From algorithms to track “dark” ships smuggling stolen crude oil to an online licensing system to undercut corruption, Nigeria’s Department of Petroleum Resources (DPR) hopes it can use new technology to tackle theft that has cost the country billions.
In the oil-rich Niger Delta region, thieves tap pipelines and siphon crude into barrels aboard small craft. They then sail alongside larger vessels, allowing the contraband to be pumped into oil tankers bound for export, usually to Asia — mixing up to 10% stolen crude with legitimate product.
Africa’s top oil exporter has turned to French data company Kpler to help ferret out smugglers from the thousands of ships plying Nigerian waters. The DPR began working with Kpler in December 2018 and unveiled the collaboration in April 2019. Kpler and the DPR declined to specify the value of their contract.
From Kpler’s shared office space in London, the head of its partnership with Nigeria, Antoine Pillet, zooms in on a lonely vessel deep in the Delta’s river system using satellite data and the company’s own software.

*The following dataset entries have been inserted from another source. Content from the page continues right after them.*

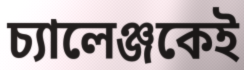
চ্যালেঞ্জকেই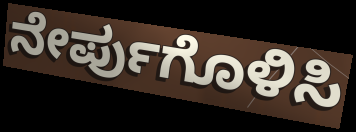
ನೇರ್ಪುಗೊಳಿಸಿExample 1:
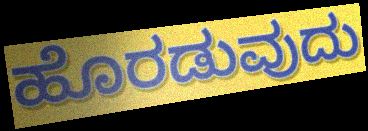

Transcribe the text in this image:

ಹೊರಡುವುದು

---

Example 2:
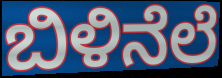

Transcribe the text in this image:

Sitting above the Forcados crude pipeline and away from a main shipping channel, the ship is surrounded by swamps stained black by spills and forests hollowed out by wildcat construction — tell-tale signs of theft and refining.

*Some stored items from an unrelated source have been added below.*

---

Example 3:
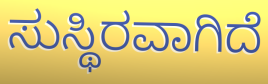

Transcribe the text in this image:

ಸುಸ್ಥಿರವಾಗಿದೆ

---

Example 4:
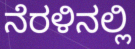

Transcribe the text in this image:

ನೆರಳಿನಲ್ಲಿ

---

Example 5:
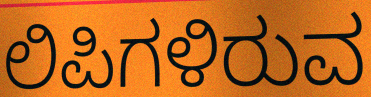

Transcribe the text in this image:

ಲಿಪಿಗಳಿರುವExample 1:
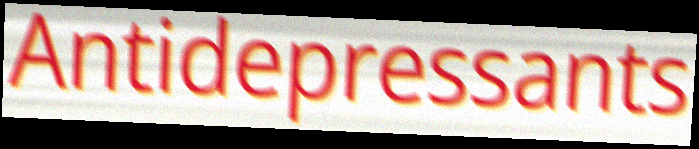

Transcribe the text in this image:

Antidepressants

“In some ways, we’re the [closed-circuit TV] of what’s going on in Nigerian waters,” Pillet said. “We provide the data, but don’t really give opinions on what may be going on.”

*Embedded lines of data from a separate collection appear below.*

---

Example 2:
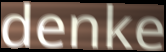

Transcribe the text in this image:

denke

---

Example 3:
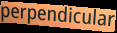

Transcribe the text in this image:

perpendicular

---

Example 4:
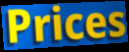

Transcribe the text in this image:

Prices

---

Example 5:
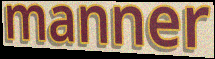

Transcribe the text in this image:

manner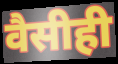
वैसीही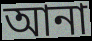
আনাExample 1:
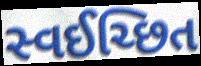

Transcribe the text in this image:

સ્વઈચ્છિત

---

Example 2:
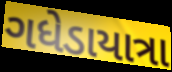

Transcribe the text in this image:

ગધેડાયાત્રા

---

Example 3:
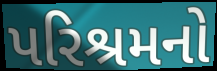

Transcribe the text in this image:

પરિશ્રમનો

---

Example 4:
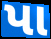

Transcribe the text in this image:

પા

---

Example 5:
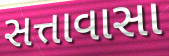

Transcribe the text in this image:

સત્તાવાસા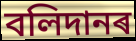
বলিদানৰ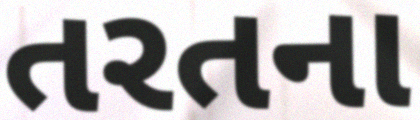
તરતના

Kpler’s platform monitors 24/7 and watches unusual journeys like this and changes to ships’ drafts that indicate on- or off-loading of cargoes. It logs data into an algorithm it is training the DPR to interpret.
The United Nations Security Council estimates that Nigeria lost $2.8 billion in revenue to oil theft in 2017, although Kpler says the minimum 100,000 barrels per day — $3 billion to $8 billion a year — identified in a 2013 Chatham House report better approximates current losses.
The DPR also is rolling out other plans to record oil and gas flows into a real-time central database.